The reason why I selected these options was to make sure the viewer of my video would have to complete the interaction before moving on. Additionally, I didn’t want the poster to obscure more than one second of video.
Once I created all my questions, I determined that I needed to provide the user of my interactive video with some instructions, so I added text boxes to the first and second half of the video for minimum guidance.
This is the fast and dirty explanation of how I created my first H5P Interactive Video. While I could certainly provide a more thorough breakdown of the steps and deliberations that I took, I don’t want to lead you into the weeds. The gist of what I did is sufficient, and instead, I would encourage you to try my first video creation for yourself in order to decide if this would be a worthwhile classroom activity.
First, of the H5P activities that I created so far, this one has been the most innovative and immediately useful. After refining my interactive video more, I shared it with other course instructors, and their feedback was pretty positive. What makes this activity exciting for me is that it incorporate gamfication, ICT, multimedia, self-paced learning, and learning autonomy into one package.

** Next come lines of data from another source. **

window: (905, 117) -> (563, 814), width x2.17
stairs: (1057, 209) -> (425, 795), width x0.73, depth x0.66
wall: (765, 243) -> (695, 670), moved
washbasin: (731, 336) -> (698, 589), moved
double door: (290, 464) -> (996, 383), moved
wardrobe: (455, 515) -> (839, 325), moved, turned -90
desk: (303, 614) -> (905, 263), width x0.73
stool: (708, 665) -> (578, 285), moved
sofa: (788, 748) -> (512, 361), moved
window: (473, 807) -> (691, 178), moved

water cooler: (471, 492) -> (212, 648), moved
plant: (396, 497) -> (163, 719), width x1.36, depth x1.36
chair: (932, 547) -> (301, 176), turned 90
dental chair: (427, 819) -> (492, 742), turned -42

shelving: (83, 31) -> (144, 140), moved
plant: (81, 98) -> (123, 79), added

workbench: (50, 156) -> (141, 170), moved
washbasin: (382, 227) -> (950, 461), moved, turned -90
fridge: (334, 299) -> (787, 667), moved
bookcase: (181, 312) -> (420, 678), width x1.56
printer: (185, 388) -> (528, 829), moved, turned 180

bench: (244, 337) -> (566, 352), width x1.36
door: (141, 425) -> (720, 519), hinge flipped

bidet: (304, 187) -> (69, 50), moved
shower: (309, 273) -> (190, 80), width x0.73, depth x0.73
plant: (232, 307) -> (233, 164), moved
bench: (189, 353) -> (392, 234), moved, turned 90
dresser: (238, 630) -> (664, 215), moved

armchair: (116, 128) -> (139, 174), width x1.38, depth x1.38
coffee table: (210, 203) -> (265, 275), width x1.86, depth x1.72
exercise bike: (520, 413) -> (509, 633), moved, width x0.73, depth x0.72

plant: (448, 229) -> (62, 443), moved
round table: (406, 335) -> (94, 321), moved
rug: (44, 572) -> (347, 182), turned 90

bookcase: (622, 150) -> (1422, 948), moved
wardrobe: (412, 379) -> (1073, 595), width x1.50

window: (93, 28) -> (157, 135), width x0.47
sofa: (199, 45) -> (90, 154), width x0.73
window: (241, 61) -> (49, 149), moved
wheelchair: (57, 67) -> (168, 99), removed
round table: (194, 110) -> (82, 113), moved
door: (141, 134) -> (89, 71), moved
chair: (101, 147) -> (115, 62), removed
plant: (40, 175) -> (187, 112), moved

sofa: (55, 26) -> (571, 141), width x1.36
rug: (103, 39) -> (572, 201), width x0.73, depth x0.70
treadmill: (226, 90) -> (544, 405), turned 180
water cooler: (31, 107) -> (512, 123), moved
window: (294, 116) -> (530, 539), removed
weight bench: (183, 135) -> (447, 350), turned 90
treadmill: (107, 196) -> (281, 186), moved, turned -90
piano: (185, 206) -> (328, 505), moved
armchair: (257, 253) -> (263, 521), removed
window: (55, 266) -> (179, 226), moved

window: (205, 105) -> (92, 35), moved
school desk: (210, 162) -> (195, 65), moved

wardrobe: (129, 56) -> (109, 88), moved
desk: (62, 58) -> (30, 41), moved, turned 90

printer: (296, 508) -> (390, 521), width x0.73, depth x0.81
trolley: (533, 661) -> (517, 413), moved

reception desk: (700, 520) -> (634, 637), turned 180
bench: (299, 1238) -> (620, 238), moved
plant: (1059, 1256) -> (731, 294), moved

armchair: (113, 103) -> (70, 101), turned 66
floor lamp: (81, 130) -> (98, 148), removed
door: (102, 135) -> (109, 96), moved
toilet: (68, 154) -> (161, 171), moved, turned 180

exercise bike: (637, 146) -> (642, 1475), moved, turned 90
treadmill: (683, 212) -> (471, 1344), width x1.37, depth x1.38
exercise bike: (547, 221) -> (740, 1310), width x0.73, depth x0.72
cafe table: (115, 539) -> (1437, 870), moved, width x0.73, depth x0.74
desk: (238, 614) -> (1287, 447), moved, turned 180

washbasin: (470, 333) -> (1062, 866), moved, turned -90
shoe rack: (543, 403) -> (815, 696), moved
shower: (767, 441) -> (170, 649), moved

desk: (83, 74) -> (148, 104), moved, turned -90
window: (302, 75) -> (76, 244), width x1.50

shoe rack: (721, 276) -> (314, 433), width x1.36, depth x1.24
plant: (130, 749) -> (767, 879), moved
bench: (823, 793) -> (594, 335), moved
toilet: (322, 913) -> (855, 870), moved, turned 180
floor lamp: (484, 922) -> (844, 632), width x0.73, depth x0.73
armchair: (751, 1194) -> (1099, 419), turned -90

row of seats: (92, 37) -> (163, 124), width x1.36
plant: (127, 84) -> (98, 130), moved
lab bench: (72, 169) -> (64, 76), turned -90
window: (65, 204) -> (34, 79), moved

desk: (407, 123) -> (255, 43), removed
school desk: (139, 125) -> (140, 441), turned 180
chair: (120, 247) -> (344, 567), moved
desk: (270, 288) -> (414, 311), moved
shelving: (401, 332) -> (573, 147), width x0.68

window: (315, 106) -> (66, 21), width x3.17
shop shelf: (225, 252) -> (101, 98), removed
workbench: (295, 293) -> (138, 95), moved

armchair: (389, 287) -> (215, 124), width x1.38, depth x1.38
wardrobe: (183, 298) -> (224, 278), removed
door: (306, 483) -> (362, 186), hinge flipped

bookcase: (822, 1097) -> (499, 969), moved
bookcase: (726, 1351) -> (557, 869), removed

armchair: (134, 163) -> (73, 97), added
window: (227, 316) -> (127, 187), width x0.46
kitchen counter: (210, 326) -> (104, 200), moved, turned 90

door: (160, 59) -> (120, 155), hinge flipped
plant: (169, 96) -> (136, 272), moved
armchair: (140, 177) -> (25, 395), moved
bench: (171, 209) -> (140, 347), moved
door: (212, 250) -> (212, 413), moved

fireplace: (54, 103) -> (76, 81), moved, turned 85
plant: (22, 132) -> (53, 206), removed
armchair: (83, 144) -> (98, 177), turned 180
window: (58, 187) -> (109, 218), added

Second, I tested the interactive video on my phone and didn’t have any problems viewing the video or interfacing with the questions — unlike the Drag the Word activity I created and discussed in my previous post.
Finally, the prospect of creating a bank of interactive videos for pre-learning, in-class, or review activities is quite promising. An instructor teaching a particular language skill or group of instructors teaching a specific course could easily create a bank of supplemental interactive videos to be used and re-used for different teaching purposes.
First, maybe I overlooked something during my pilot of the Interactive Video, but I was unable to get my interactions to provide a running score of correct and incorrect answers. In order to properly gamify the activity, a complete running score would serve as a better motivators to learners.
Second, as far as I can tell, there is no way for an instructor to track student data in order to determine who watched the video and how well they answered the questions. I believe a similar Interactive Video creation program, Playposit, offers this capabilities.
Finally, some of the interactions didn’t quite work the way that I wanted them to. I was unable to figure out how to make multiple statements true in the Statements interaction, so I just created multiple True/False Questions. Still, through trial and error, an instructor could determine which interactions work best for their particular learning objectives — or at least figure out a sufficient work around.
Interactive videos are a very promising way of tapping into the abundance of educational video content on Youtube and increasing the likelihood that students will engage with the video information as an active participant. These videos consolidate content and questions into one URL that is easily shared with students and employed by them.
[Note: While writing this post, I was mostly focused on using interactive videos in class and not for self-directed learning or flipped classroom purposes; however, I am cognizant of how the videos might lend themselves to these types of learning. Additionally, after being required at work to attend several cursory meetings, I was imagining how interactive videos might be used by a program or department to cover orientation and training information in a more efficient and engaging manner.]